=== WHAT IS BEING ASKED ===
The entries are to be given again in full. Every word must match.

━━━━

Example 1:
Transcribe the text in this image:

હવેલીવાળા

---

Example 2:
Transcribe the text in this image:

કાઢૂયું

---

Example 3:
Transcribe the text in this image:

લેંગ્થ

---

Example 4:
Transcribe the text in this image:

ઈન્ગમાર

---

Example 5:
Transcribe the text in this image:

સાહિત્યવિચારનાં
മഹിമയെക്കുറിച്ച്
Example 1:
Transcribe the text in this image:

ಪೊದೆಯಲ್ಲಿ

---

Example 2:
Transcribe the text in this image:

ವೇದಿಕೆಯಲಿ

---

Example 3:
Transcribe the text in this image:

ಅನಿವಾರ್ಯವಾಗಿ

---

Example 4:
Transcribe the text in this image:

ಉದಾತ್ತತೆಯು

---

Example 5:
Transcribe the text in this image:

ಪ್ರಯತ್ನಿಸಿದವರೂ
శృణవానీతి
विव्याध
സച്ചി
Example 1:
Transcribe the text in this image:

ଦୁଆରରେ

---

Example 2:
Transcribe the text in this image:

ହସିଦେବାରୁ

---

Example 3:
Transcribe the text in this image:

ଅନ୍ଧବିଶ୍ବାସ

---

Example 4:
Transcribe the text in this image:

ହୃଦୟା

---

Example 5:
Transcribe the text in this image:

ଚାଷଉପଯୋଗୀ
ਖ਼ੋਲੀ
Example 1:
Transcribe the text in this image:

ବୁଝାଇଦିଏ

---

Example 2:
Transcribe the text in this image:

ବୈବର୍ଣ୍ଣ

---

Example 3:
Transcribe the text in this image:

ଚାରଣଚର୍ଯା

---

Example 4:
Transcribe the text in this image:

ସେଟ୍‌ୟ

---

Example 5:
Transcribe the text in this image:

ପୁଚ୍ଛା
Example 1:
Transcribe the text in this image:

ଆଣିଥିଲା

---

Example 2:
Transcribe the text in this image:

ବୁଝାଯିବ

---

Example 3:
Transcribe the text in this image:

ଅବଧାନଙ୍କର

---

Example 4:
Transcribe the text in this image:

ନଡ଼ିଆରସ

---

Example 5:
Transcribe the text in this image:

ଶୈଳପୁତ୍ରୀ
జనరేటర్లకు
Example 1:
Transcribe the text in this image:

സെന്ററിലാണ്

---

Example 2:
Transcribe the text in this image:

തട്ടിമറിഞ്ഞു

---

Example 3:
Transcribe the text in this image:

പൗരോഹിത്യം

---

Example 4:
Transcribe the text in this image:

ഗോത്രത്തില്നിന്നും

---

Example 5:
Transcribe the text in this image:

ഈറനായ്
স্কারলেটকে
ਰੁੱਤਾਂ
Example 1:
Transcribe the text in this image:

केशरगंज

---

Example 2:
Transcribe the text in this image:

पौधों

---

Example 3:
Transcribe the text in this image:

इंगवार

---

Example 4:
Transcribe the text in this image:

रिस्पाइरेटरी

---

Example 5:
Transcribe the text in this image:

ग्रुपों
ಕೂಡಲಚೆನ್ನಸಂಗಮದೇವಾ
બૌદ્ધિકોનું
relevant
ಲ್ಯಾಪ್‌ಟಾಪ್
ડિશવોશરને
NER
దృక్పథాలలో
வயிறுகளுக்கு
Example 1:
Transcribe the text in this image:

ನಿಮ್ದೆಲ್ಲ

━━━━

=== RESPONSE TO THIS EXERCISE ===
Example 1:
Transcribe the text in this image:

હવેલીવાળા

---

Example 2:
Transcribe the text in this image:

કાઢૂયું

---

Example 3:
Transcribe the text in this image:

લેંગ્થ

---

Example 4:
Transcribe the text in this image:

ઈન્ગમાર

---

Example 5:
Transcribe the text in this image:

સાહિત્યવિચારનાં
മഹിമയെക്കുറിച്ച്
Example 1:
Transcribe the text in this image:

ಪೊದೆಯಲ್ಲಿ

---

Example 2:
Transcribe the text in this image:

ವೇದಿಕೆಯಲಿ

---

Example 3:
Transcribe the text in this image:

ಅನಿವಾರ್ಯವಾಗಿ

---

Example 4:
Transcribe the text in this image:

ಉದಾತ್ತತೆಯು

---

Example 5:
Transcribe the text in this image:

ಪ್ರಯತ್ನಿಸಿದವರೂ
శృణవానీతి
विव्याध
സച്ചി
Example 1:
Transcribe the text in this image:

ଦୁଆରରେ

---

Example 2:
Transcribe the text in this image:

ହସିଦେବାରୁ

---

Example 3:
Transcribe the text in this image:

ଅନ୍ଧବିଶ୍ବାସ

---

Example 4:
Transcribe the text in this image:

ହୃଦୟା

---

Example 5:
Transcribe the text in this image:

ଚାଷଉପଯୋଗୀ
ਖ਼ੋਲੀ
Example 1:
Transcribe the text in this image:

ବୁଝାଇଦିଏ

---

Example 2:
Transcribe the text in this image:

ବୈବର୍ଣ୍ଣ

---

Example 3:
Transcribe the text in this image:

ଚାରଣଚର୍ଯା

---

Example 4:
Transcribe the text in this image:

ସେଟ୍‌ୟ

---

Example 5:
Transcribe the text in this image:

ପୁଚ୍ଛା
Example 1:
Transcribe the text in this image:

ଆଣିଥିଲା

---

Example 2:
Transcribe the text in this image:

ବୁଝାଯିବ

---

Example 3:
Transcribe the text in this image:

ଅବଧାନଙ୍କର

---

Example 4:
Transcribe the text in this image:

ନଡ଼ିଆରସ

---

Example 5:
Transcribe the text in this image:

ଶୈଳପୁତ୍ରୀ
జనరేటర్లకు
Example 1:
Transcribe the text in this image:

സെന്ററിലാണ്

---

Example 2:
Transcribe the text in this image:

തട്ടിമറിഞ്ഞു

---

Example 3:
Transcribe the text in this image:

പൗരോഹിത്യം

---

Example 4:
Transcribe the text in this image:

ഗോത്രത്തില്നിന്നും

---

Example 5:
Transcribe the text in this image:

ഈറനായ്
স্কারলেটকে
ਰੁੱਤਾਂ
Example 1:
Transcribe the text in this image:

केशरगंज

---

Example 2:
Transcribe the text in this image:

पौधों

---

Example 3:
Transcribe the text in this image:

इंगवार

---

Example 4:
Transcribe the text in this image:

रिस्पाइरेटरी

---

Example 5:
Transcribe the text in this image:

ग्रुपों
ಕೂಡಲಚೆನ್ನಸಂಗಮದೇವಾ
બૌદ્ધિકોનું
relevant
ಲ್ಯಾಪ್‌ಟಾಪ್
ડિશવોશરને
NER
దృక్పథాలలో
வயிறுகளுக்கு
Example 1:
Transcribe the text in this image:

ನಿಮ್ದೆಲ್ಲ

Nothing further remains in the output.